WASHINGTON — More than two years after Congress passed a landmark law meant to prevent the importation of contaminated food that sickens Americans, the Food and Drug Administration proposed rules Friday that for the first time put the main onus on companies to police the food they import.
Major food importers and consumer advocates generally praised the new rules, but the advocates also said they worried the rules may give the companies too much discretion about whether to conduct on-site inspections of the places where the food is grown and processed. They said such inspections must be mandated.
The law itself was grappling, in part, with problems that have grown out of an increasingly globalized food supply.
About 15 percent of food that Americans eat comes from abroad, more than double what it was just 10 years ago, including nearly two-thirds of fresh fruits and vegetables. And the safety of the food supply — foreign and domestic — is a critical public health issue. One in every six Americans becomes ill from eating contaminated food each year, Dr. Margaret Hamburg, FDA commissioner, estimated. About 130,000 are hospitalized and 3,000 die.
The FDA has tried to keep tabs on imports, but, in reality, only manages to inspect one to two percent of all imports at U.S. ports and borders.
The new rules would subject imported foods to the same safety standards as food produced domestically and require companies importing the food to make sure it meets those standards. U.S. companies would have to prove that their foreign suppliers had controls in place with audits of the foreign facilities, food tests, and reviews of records, among other methods. The companies would also have to keep records on foreign suppliers. They would be allowed to hire outside auditors to make on-site inspections — if such inspections are ultimately required. The auditors would be vetted in a process approved by the FDA.

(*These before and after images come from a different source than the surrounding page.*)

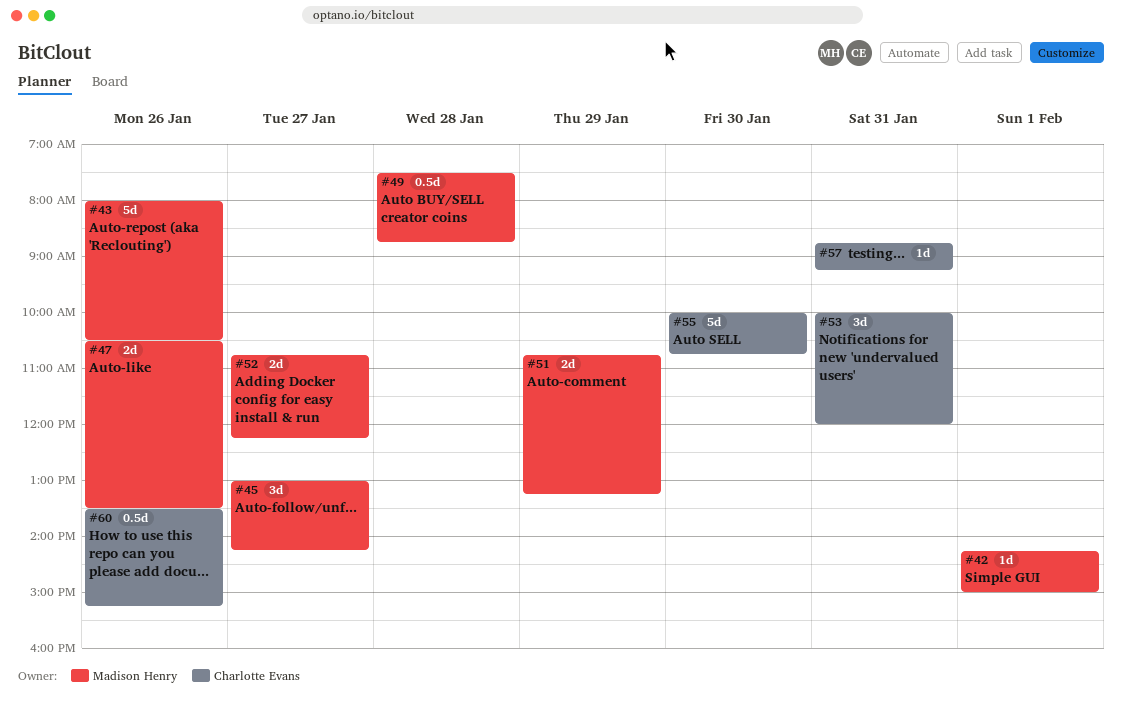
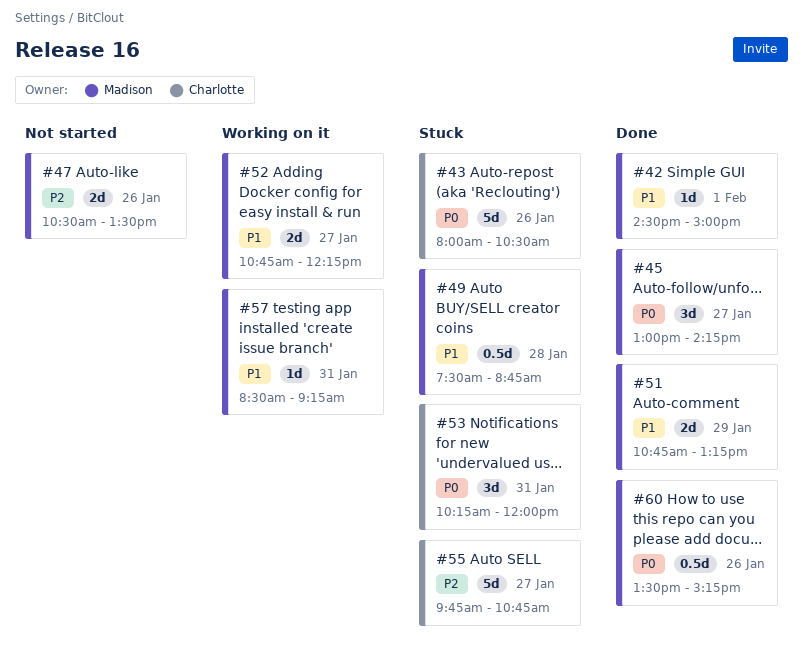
#42, begins: 14:15 -> 14:30
#43, owner: Madison Henry -> Charlotte Evans
#53, begins: 10:00 -> 10:15
#55, day: Jan 30 -> Jan 27
#55, begins: 10:00 -> 09:45
#57, owner: Charlotte Evans -> Madison Henry
#57, begins: 08:45 -> 08:30
#60, owner: Charlotte Evans -> Madison Henry

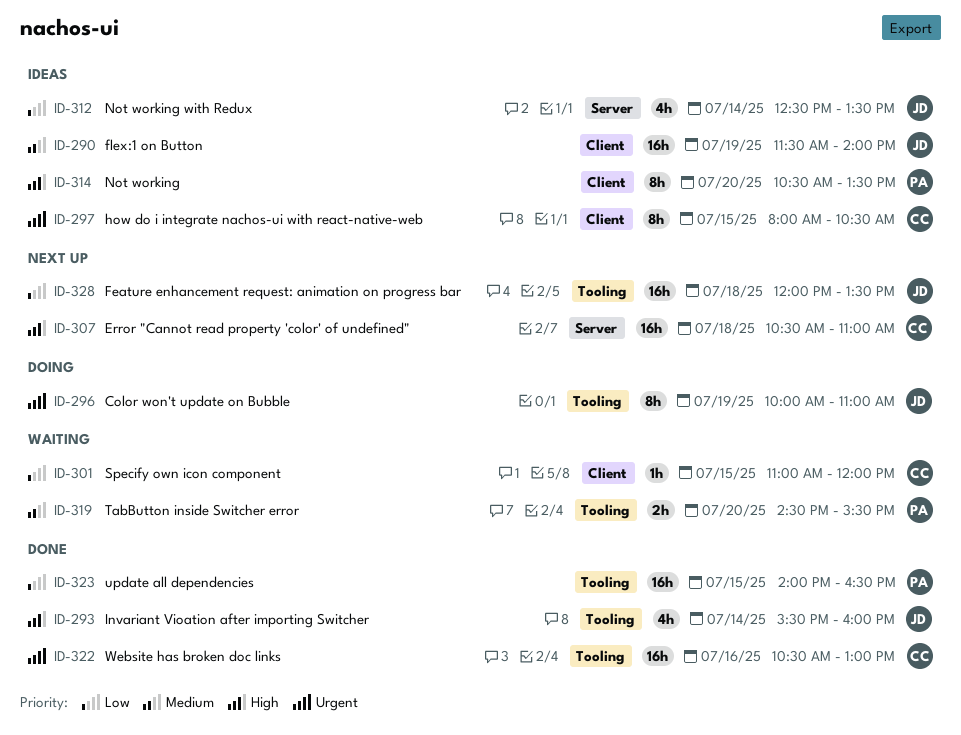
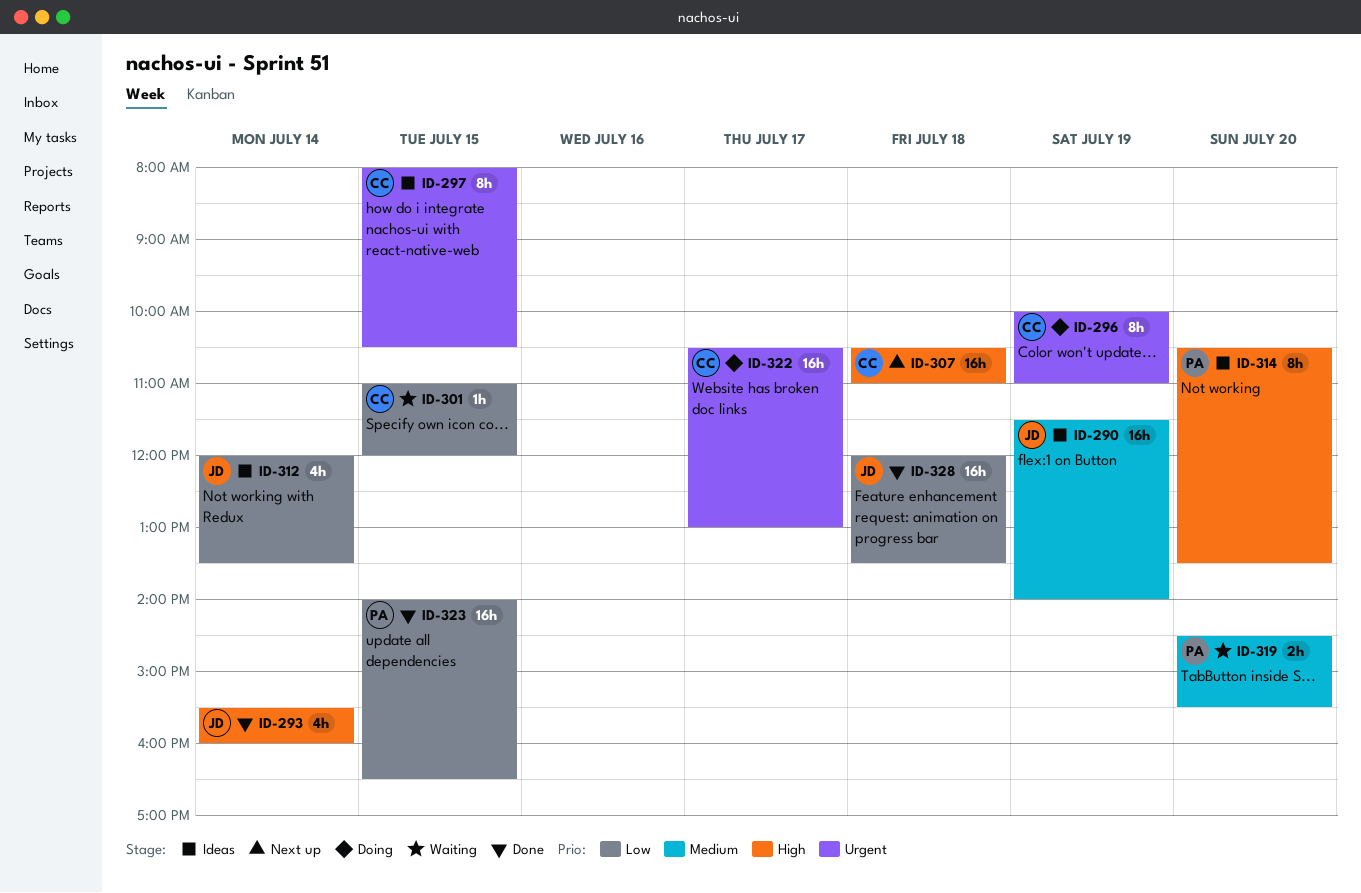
ID-296, owner: JD -> CC
ID-312, begins: 12:30 -> 12:00
ID-322, status: Done -> Doing
ID-322, day: Jul 16 -> Jul 17
ID-328, status: Next up -> Done

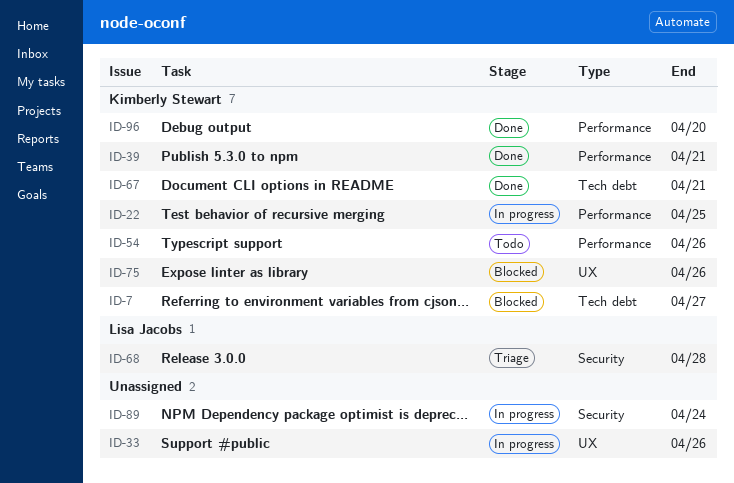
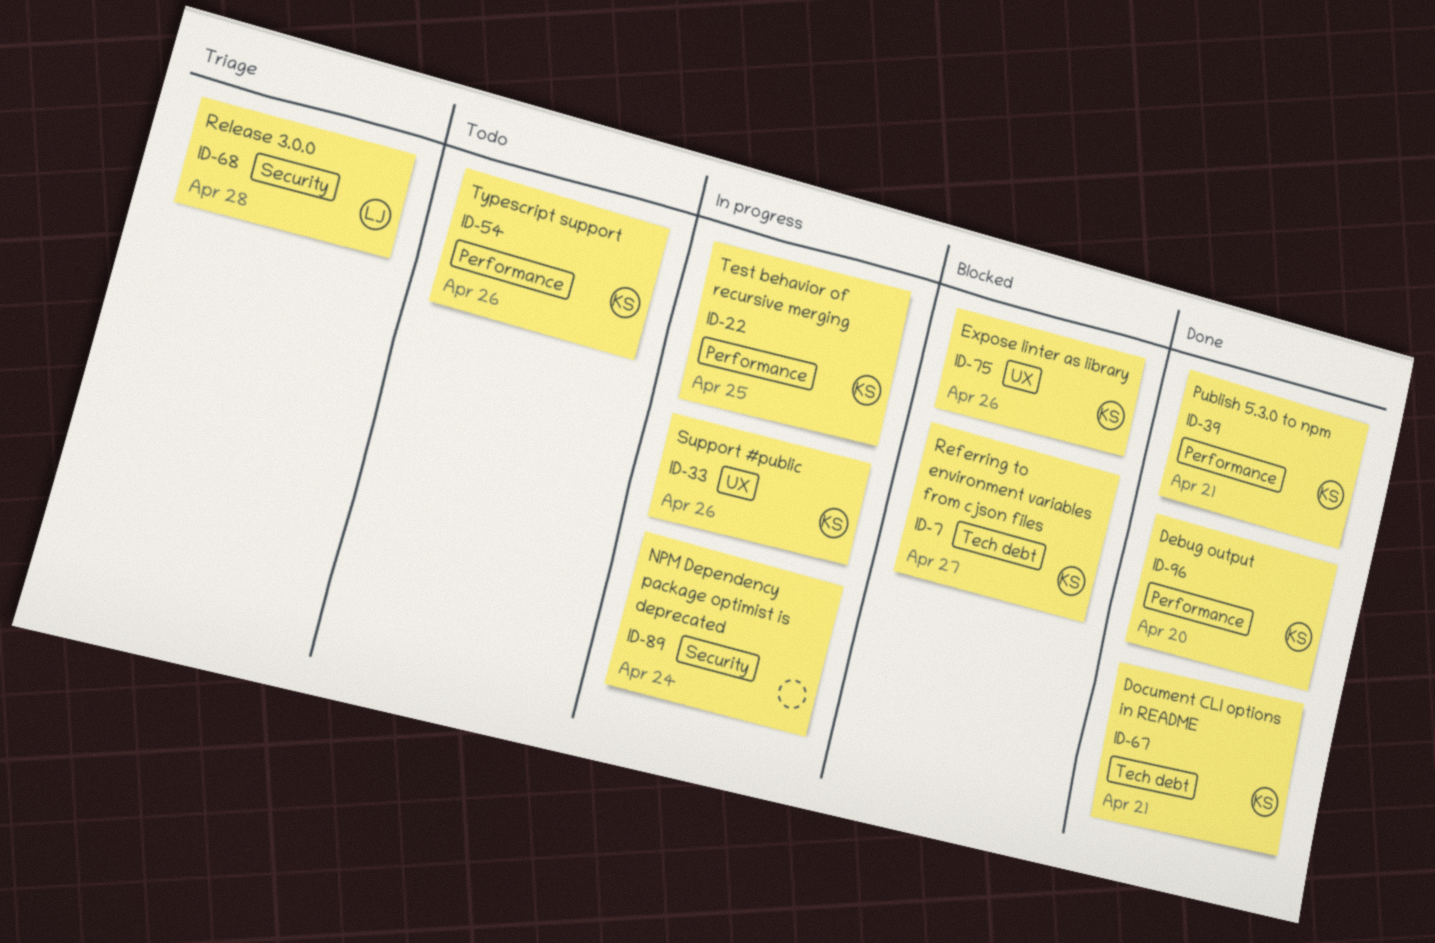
ID-33, owner: none -> Kimberly Stewart

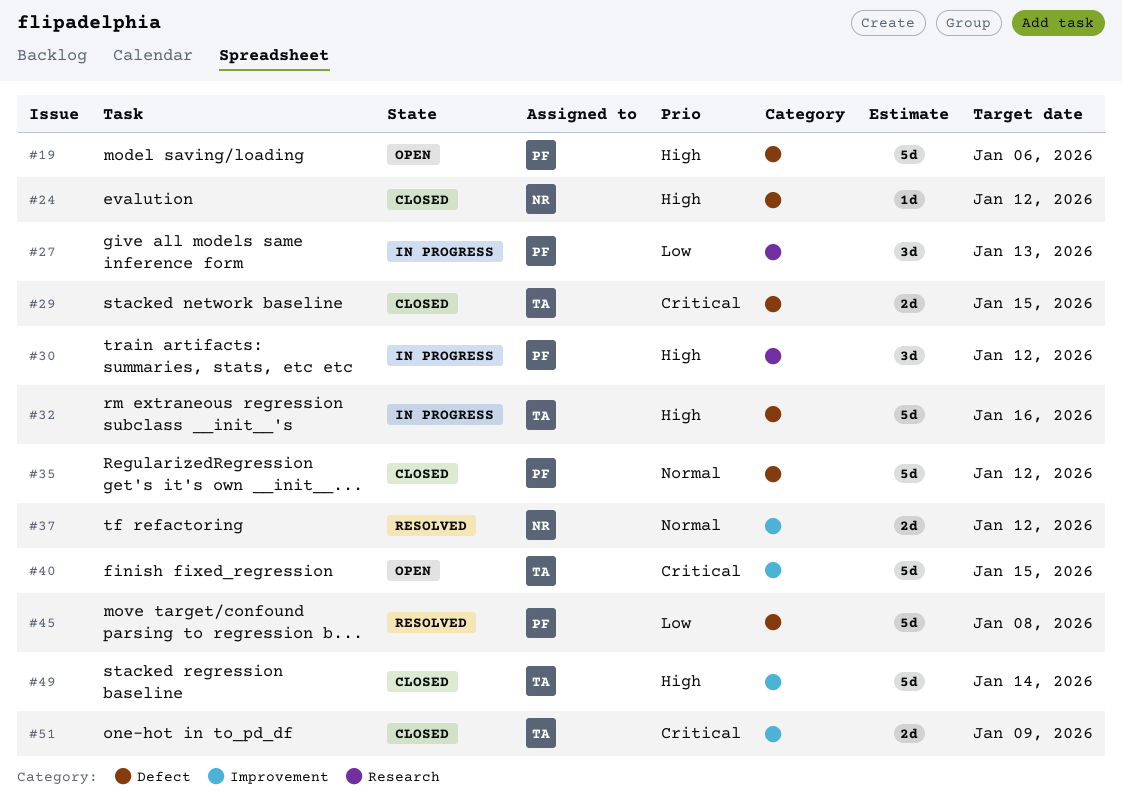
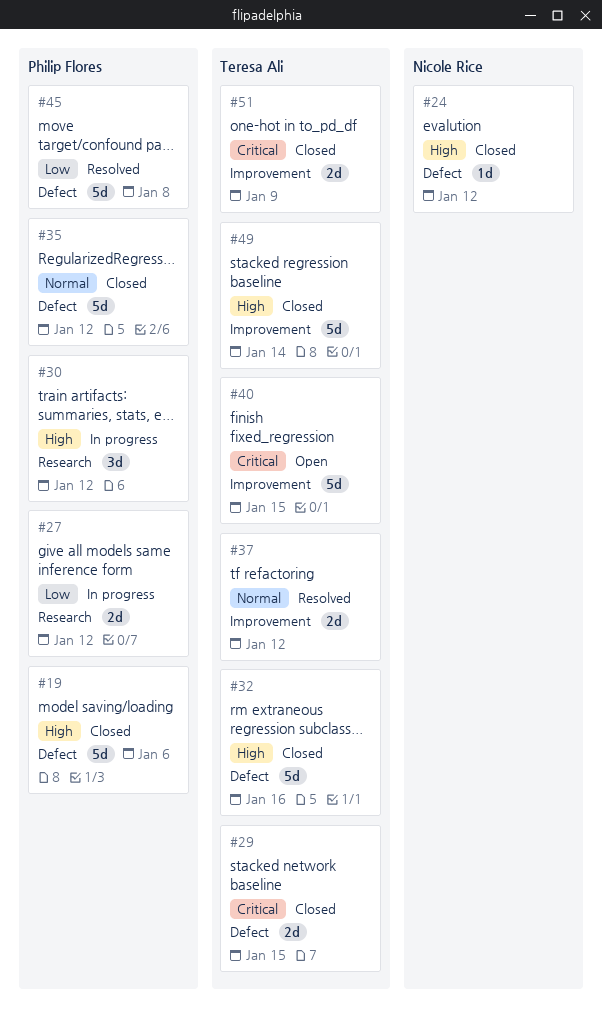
#19, status: Open -> Closed
#27, estimate: 3d -> 2d
#27, due: Jan 13 -> Jan 12
#32, status: In progress -> Closed
#37, owner: Nicole Rice -> Teresa Ali

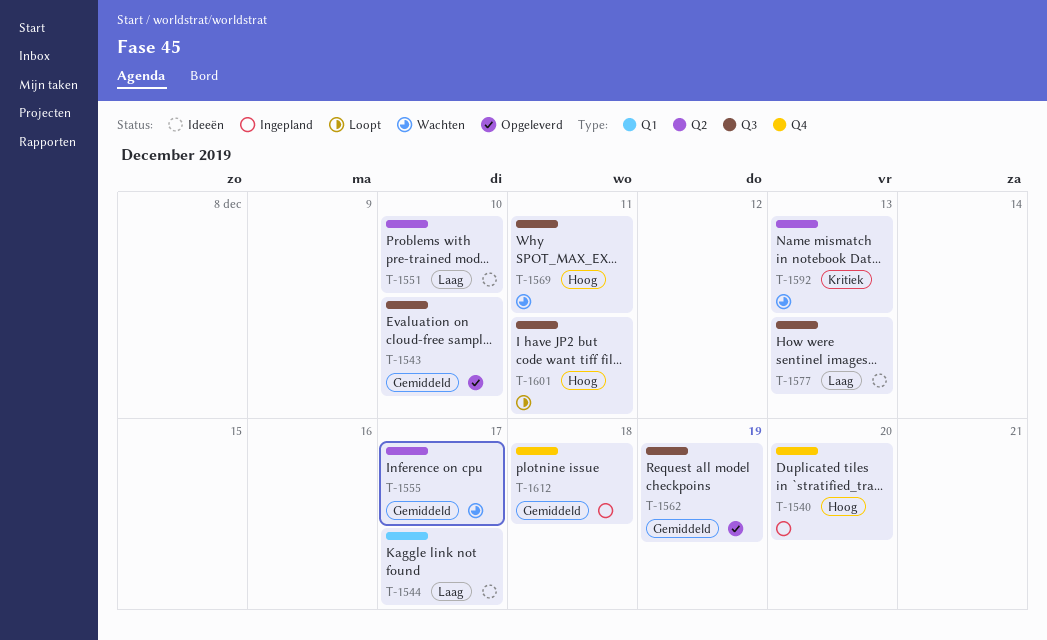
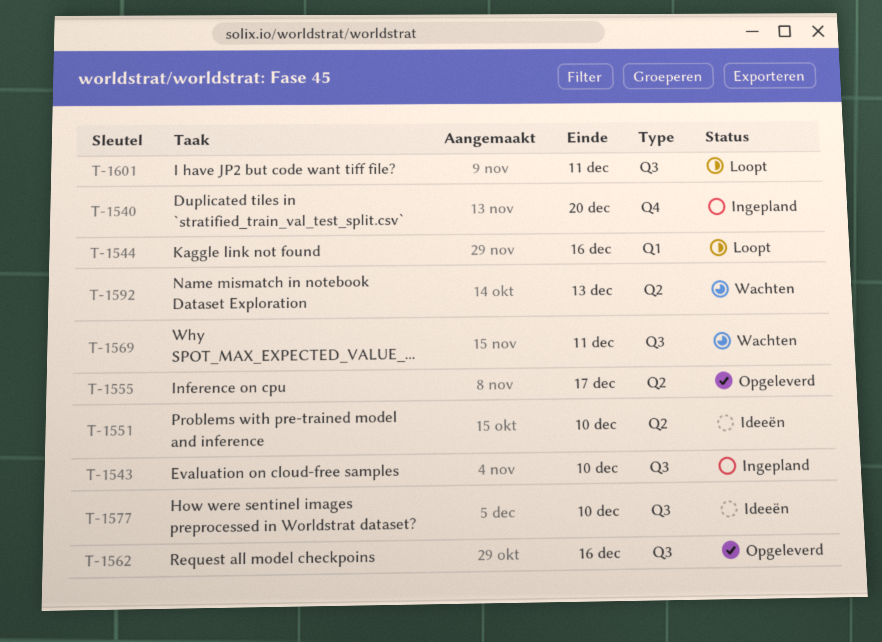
T-1543, status: Opgeleverd -> Ingepland
T-1544, status: Ideeën -> Loopt
T-1544, due: Dec 17 -> Dec 16
T-1555, status: Wachten -> Opgeleverd
T-1562, due: Dec 19 -> Dec 16
T-1577, due: Dec 13 -> Dec 10
T-1612: present -> none

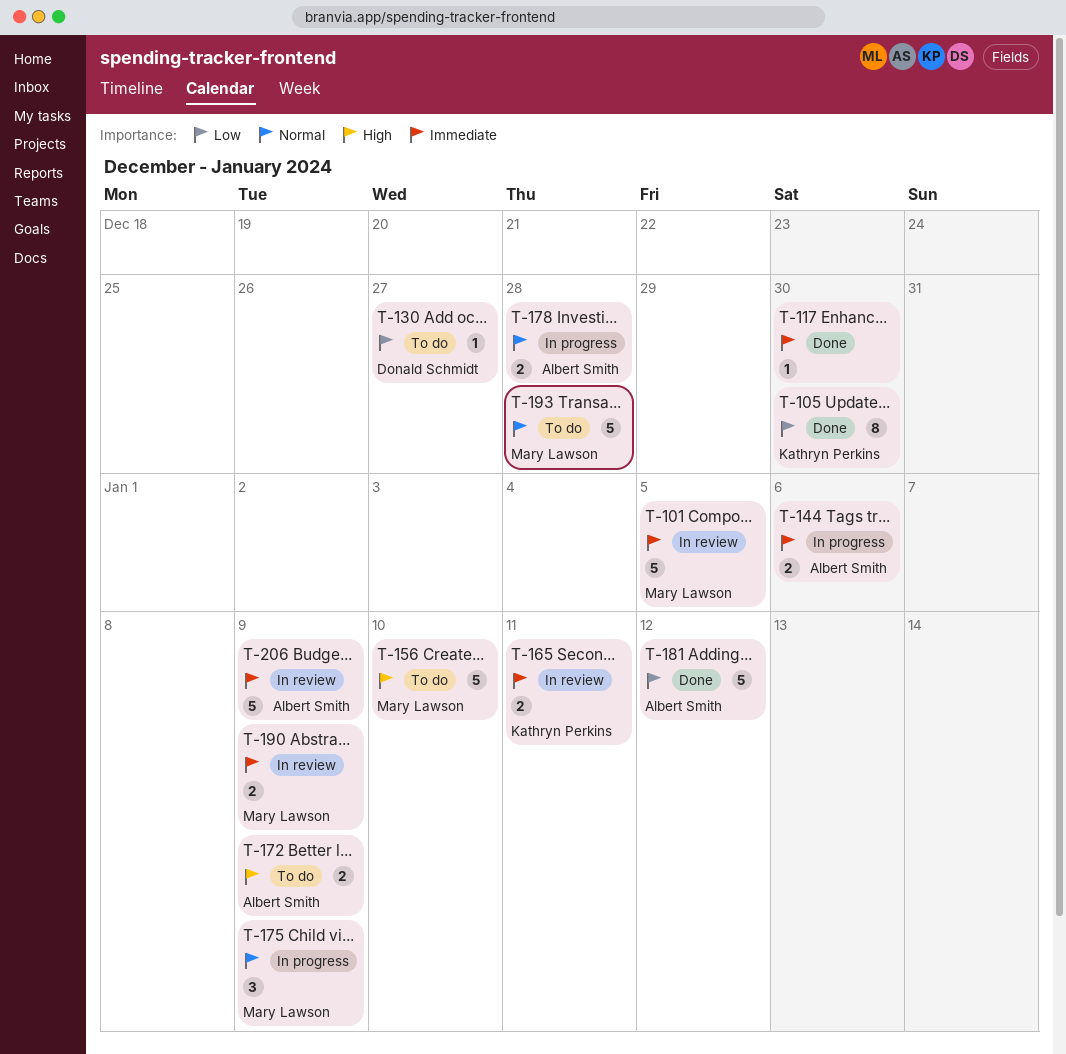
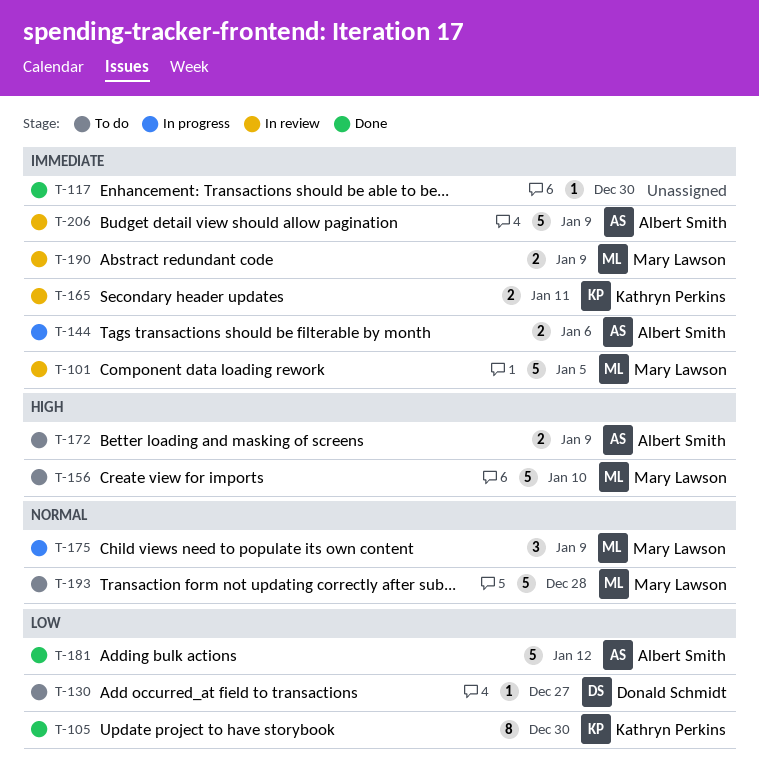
T-178: present -> none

Consumer advocates said that the test will be whether importers are required to conduct such on-site audits, or whether that is left to the companies’ discretion, as one option proposed in the draft rules would allow. If that option becomes final it would effectively allow the industry to police itself, advocates said.
“Without more clarity, this could end up as a paper exercise,” said Erik Olson, head of food programs at The Pew Charitable Trusts. He added, however, that the rules are “an important improvement over the weak current import system.”
Michael Taylor, deputy commissioner for foods and veterinary medicine at the FDA, said the different options simply reflected an effort to be flexible in a very complex food supply.
“We envision circumstances in which it would be required to have an on-site audit,” he said. “We are trying to — with these two different options — flesh out different ways of getting there.”
These are the last major rules needed to implement the Food Safety and Modernization Act, a 2010 law that was the first significant update of the agency’s food safety authority in 70 years. The Obama administration has been criticized for taking over two years to propose the rules, with some complaining that the White House delayed acting to avoid Republican attacks at the cost of public safety.
Some of the biggest importers, such as Wal-Mart and Cargill, praised the proposed rules and said they already do much of what they would require to avoid food outbreaks that could damage their global brands.
“What we’re really looking for is a level playing field here,” said Michael Robach, vice president for food safety at Cargill. He said the company was still studying the rules to determine what changes, if any, it would have to make.
Consumer groups said outbreaks have persisted under the current system, and noted that a significant share of imports are brought to the United States by smaller companies.
The cost to industry of the new rules on imports would be $400 million to $500 million, Taylor said. The money reflects new costs, because, in the past, no one was legally accountable for ensuring safe food production before the food arrived in the United States.
The current system “relies on the FDA detecting and reacting to problems at the border,” Taylor said. “The big paradigm shift is toward prevention and industry being responsible for documenting what they have done to prevent problems.”
The agency is also asking for more resources for itself since staff will be responsible for auditing the new company records, though some observers say Republican opposition in Congress may make additional money to carry out the regulations difficult to obtain.